Work request: Return the lines of the records below from the line with "Reading left to" up to and including the line with "04:00-05:59: median 5.00, box", copied word for word.

-- Material shown follows --

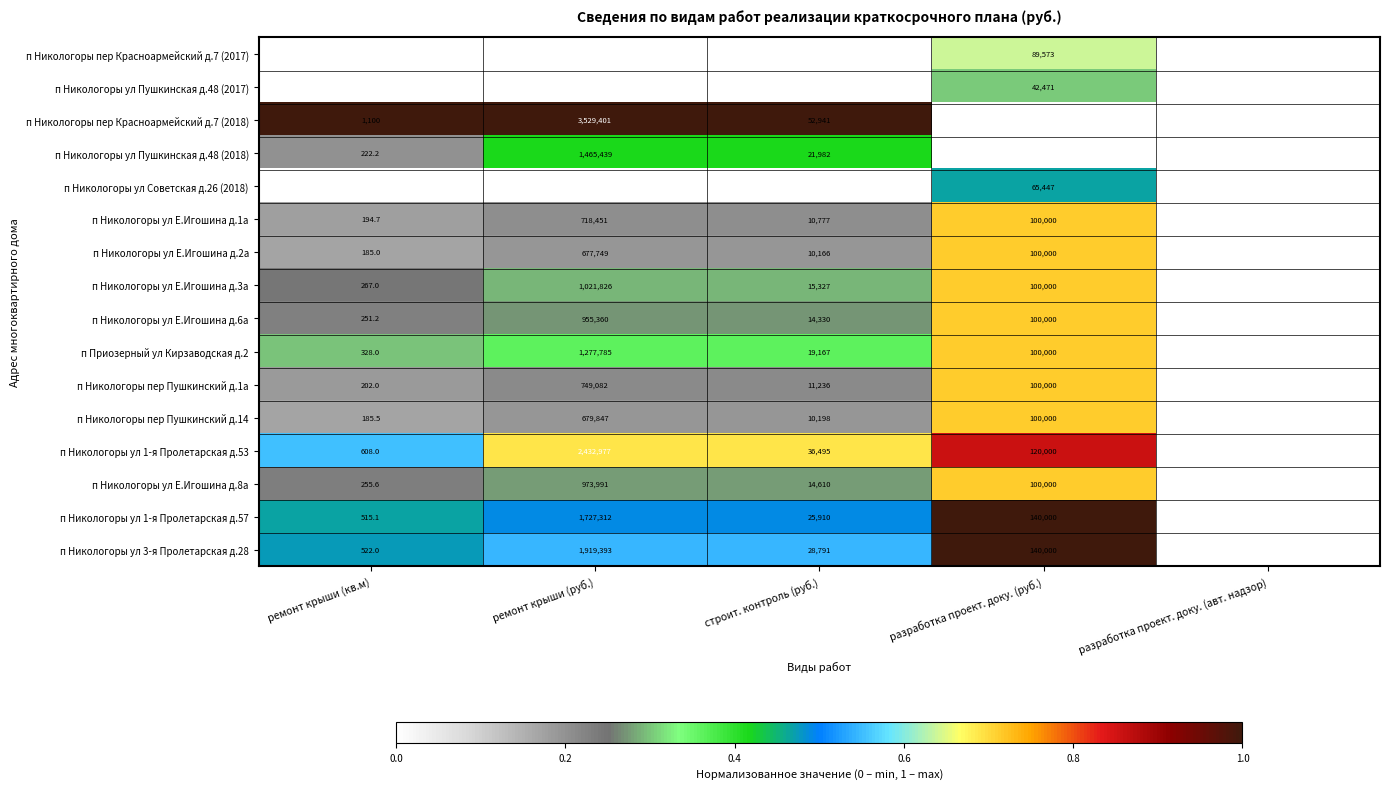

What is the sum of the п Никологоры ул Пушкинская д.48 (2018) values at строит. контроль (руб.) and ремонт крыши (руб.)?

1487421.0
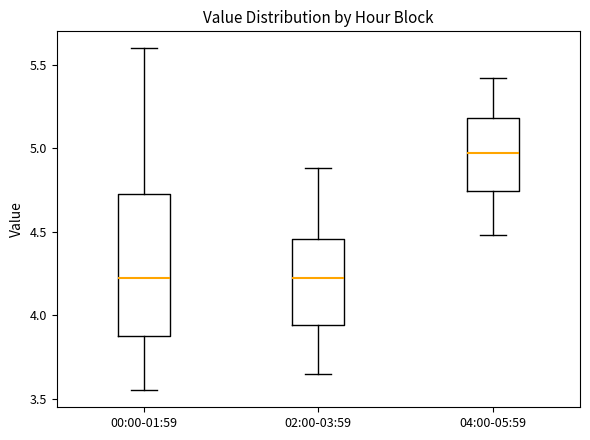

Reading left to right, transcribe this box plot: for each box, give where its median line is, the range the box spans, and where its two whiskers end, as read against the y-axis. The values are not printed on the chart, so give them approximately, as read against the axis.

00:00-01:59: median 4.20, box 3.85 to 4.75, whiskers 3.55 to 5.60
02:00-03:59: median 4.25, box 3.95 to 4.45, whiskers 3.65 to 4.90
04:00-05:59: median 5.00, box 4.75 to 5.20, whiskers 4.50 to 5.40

-- Material shown concluded --

Output:
Reading left to right, transcribe this box plot: for each box, give where its median line is, the range the box spans, and where its two whiskers end, as read against the y-axis. The values are not printed on the chart, so give them approximately, as read against the axis.

00:00-01:59: median 4.20, box 3.85 to 4.75, whiskers 3.55 to 5.60
02:00-03:59: median 4.25, box 3.95 to 4.45, whiskers 3.65 to 4.90
04:00-05:59: median 5.00, box 4.75 to 5.20, whiskers 4.50 to 5.40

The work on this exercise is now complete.